Joe Dante, who directed “Gremlins” and its sequel, is known to uplift schlock horror. One of his very first hits was the 1978 B-movie “Piranha” that was very intentionally an imitation of Steven Spielberg’s “Jaws”. In a world full of “Jaws” imitations, “Piranha” broke the mold by being really good – and funny, too.

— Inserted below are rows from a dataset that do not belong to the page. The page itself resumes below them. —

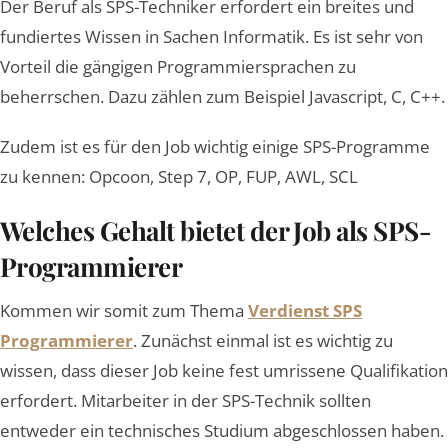
Der Beruf als SPS-Techniker erfordert ein breites und
fundiertes Wissen in Sachen Informatik. Es ist sehr von
Vorteil die gängigen Programmiersprachen zu
beherrschen. Dazu zählen zum Beispiel Javascript, C, C++.
Zudem ist es für den Job wichtig einige SPS-Programme
zu kennen: Opcoon, Step 7, OP, FUP, AWL, SCL
Welches Gehalt bietet der Job als SPS-
Programmierer
Kommen wir somit zum Thema
Verdienst SPS
Programmierer
. Zunächst einmal ist es wichtig zu
wissen, dass dieser Job keine fest umrissene Qualifikation
erfordert. Mitarbeiter in der SPS-Technik sollten
entweder ein technisches Studium abgeschlossen haben.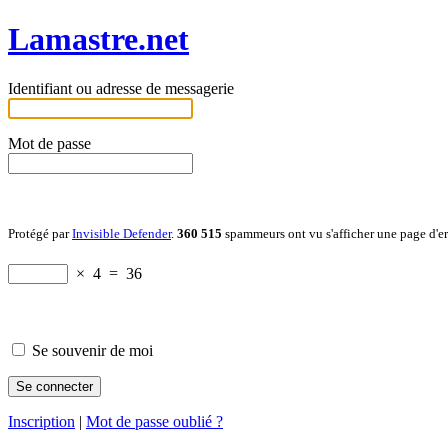
Lamastre.net
Identifiant ou adresse de messagerie
Mot de passe
Protégé par
Invisible Defender
.
360 515
spammeurs ont vu s'afficher une page d'e
×
4
=
36
Se souvenir de moi
Inscription
|
Mot de passe oublié ?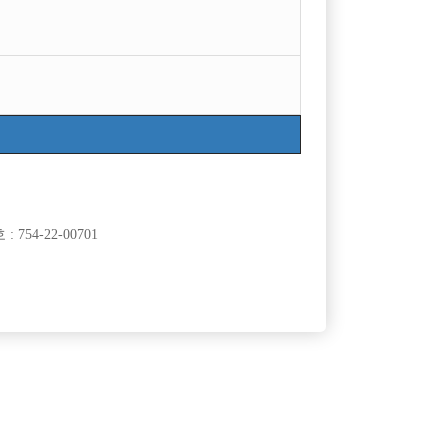
754-22-00701
클럽]
[여성전용클럽]
터
지투
[중빠] ❤️출근시 90만원지급❤️✅️면접만 봐도 돈이
50,000원
서울-종로구
주급
5,000,000원
생긴다✅️
클럽]
[여성전용클럽]
NER)
놀이터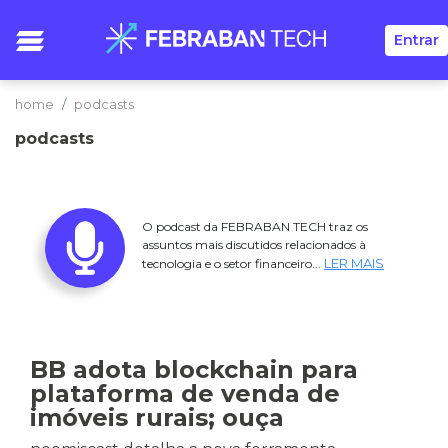
Entrar
home
podcasts
podcasts
O podcast da FEBRABAN TECH traz os
assuntos mais discutidos relacionados à
LER MAIS
tecnologia e o setor financeiro...
BB adota blockchain para
plataforma de venda de
imóveis rurais; ouça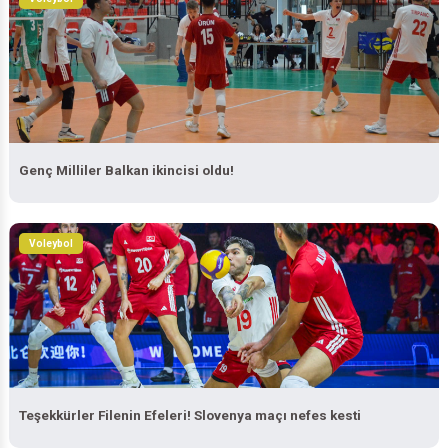
Genç Milliler Balkan ikincisi oldu!
Voleybol
Teşekkürler Filenin Efeleri! Slovenya maçı nefes kesti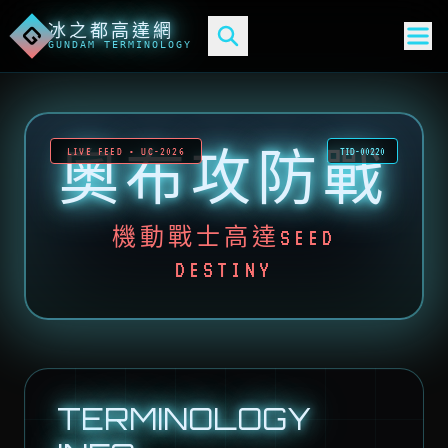
冰之都高達網
G
GUNDAM TERMINOLOGY
奧布攻防戰
LIVE FEED • UC-2026
TID-00220
機動戰士高達SEED
DESTINY
TERMINOLOGY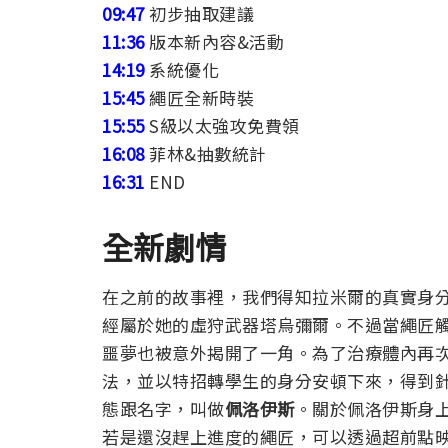
09:47
初步抽取建議
11:36
版本新內容&活動
14:19
系統優化
15:45
繩匠全新時裝
15:55
S級以太強攻免費領
16:08
菲林&抽數統計
16:31
END
全新劇情
在之前的故事裡，我們得知拉米爾的真實身
經屬於她的虛狩武器塔烏彌爾。不過當繩匠
噩夢也被意外揭開了一角。
為了治療體內再
法，並以特招轉學生的身分安頓下來，得到
態跟名字，叫做
佩洛伊斯
。關於佩洛伊斯身
若是還沒趕上進度的繩匠，可以透過超前點映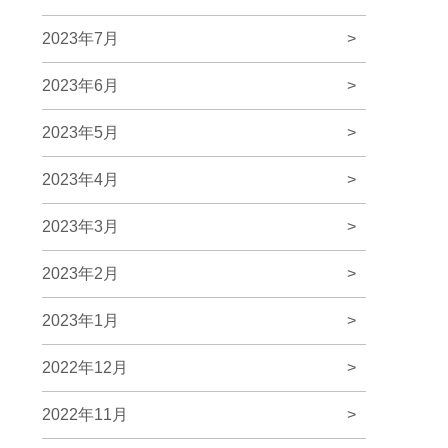
2023年7月
>
2023年6月
>
2023年5月
>
2023年4月
>
2023年3月
>
2023年2月
>
2023年1月
>
2022年12月
>
2022年11月
>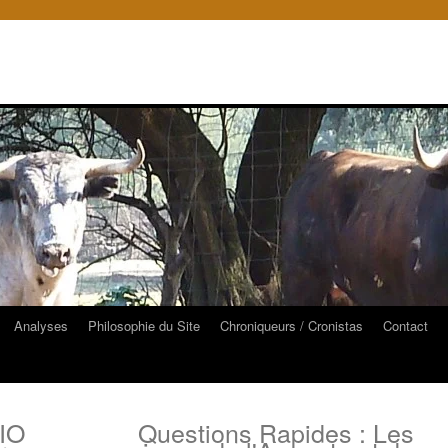
Analyses
Philosophie du Site
Chroniqueurs / Cronistas
Contact
IO
Questions Rapides : Les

Spielberg, in turn, became the executive producer of “Gremlins” as his career was in full swing. As a result, Dante’s “Gremlins” got the kind of backing not only to ensure that it was both well-written and expertly performed, but that its practical monster effects ended up looking absolutely amazing.
Conversely, there is “Hobgoblins”, which came out four years later in 1988 with, clearly, a very small budget. The movie was created by Rick Sloane, who is actually the exact opposite of Joe Dante in that he takes ideas and injects as much schlock as possible. Sloane is probably best known for his counterfeit “Police Academy” series “Vice Academy” – a franchise where police trainees solve most of their sexual problems. The strangest thing about “Hobgoblins”, however, is that, despite the fact that it is obviously an imitation of “Gremlins” (more on this later), the often incomprehensible plot looks little like it. to the plot of “Gremlins”. ”
“Hobgoblins” is the story of Kevin (Tom Bartlett), a young man who keeps a movie studio safe, who stumbles upon a group of evil aliens being held in the safe by an older guard. – the titular hobgoblins. The rest of the movie involves Kevin and his friends fighting the hobgoblins.
Why do so many people know of such a seemingly innocuous ‘Gremlins’ knockoff? The answer is in the details.